YOUR INSTRUCTIONS: Among the records, find the lines that hold the string "https" and return them.

(Recorded data)
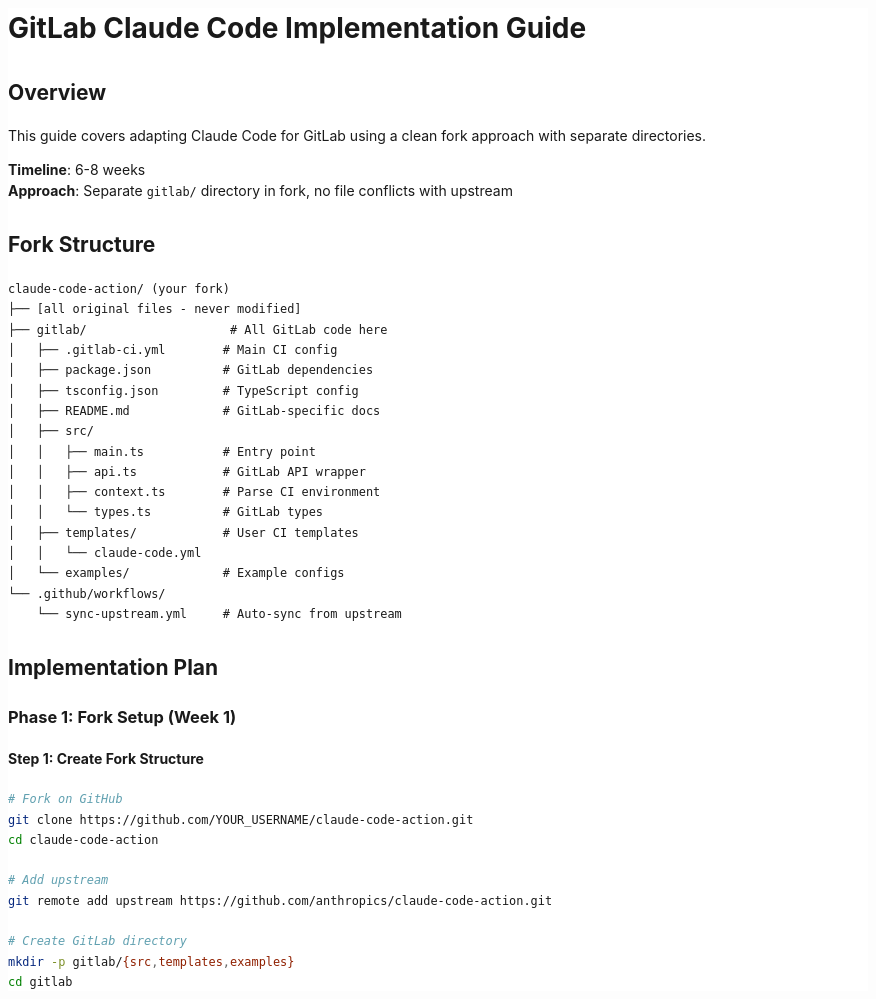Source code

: # GitLab Claude Code Implementation Guide

## Overview

This guide covers adapting Claude Code for GitLab using a clean fork approach with separate directories.

**Timeline**: 6-8 weeks  
**Approach**: Separate `gitlab/` directory in fork, no file conflicts with upstream

## Fork Structure

```
claude-code-action/ (your fork)
├── [all original files - never modified]
├── gitlab/                    # All GitLab code here
│   ├── .gitlab-ci.yml        # Main CI config
│   ├── package.json          # GitLab dependencies
│   ├── tsconfig.json         # TypeScript config
│   ├── README.md             # GitLab-specific docs
│   ├── src/
│   │   ├── main.ts           # Entry point
│   │   ├── api.ts            # GitLab API wrapper
│   │   ├── context.ts        # Parse CI environment
│   │   └── types.ts          # GitLab types
│   ├── templates/            # User CI templates
│   │   └── claude-code.yml
│   └── examples/             # Example configs
└── .github/workflows/
    └── sync-upstream.yml     # Auto-sync from upstream
```

## Implementation Plan

### Phase 1: Fork Setup (Week 1)

#### Step 1: Create Fork Structure
```bash
# Fork on GitHub
git clone https://github.com/YOUR_USERNAME/claude-code-action.git
cd claude-code-action

# Add upstream
git remote add upstream https://github.com/anthropics/claude-code-action.git

# Create GitLab directory
mkdir -p gitlab/{src,templates,examples}
cd gitlab
```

SOLUTION FOR THIS TASK:
git clone https://github.com/YOUR_USERNAME/claude-code-action.git
git remote add upstream https://github.com/anthropics/claude-code-action.git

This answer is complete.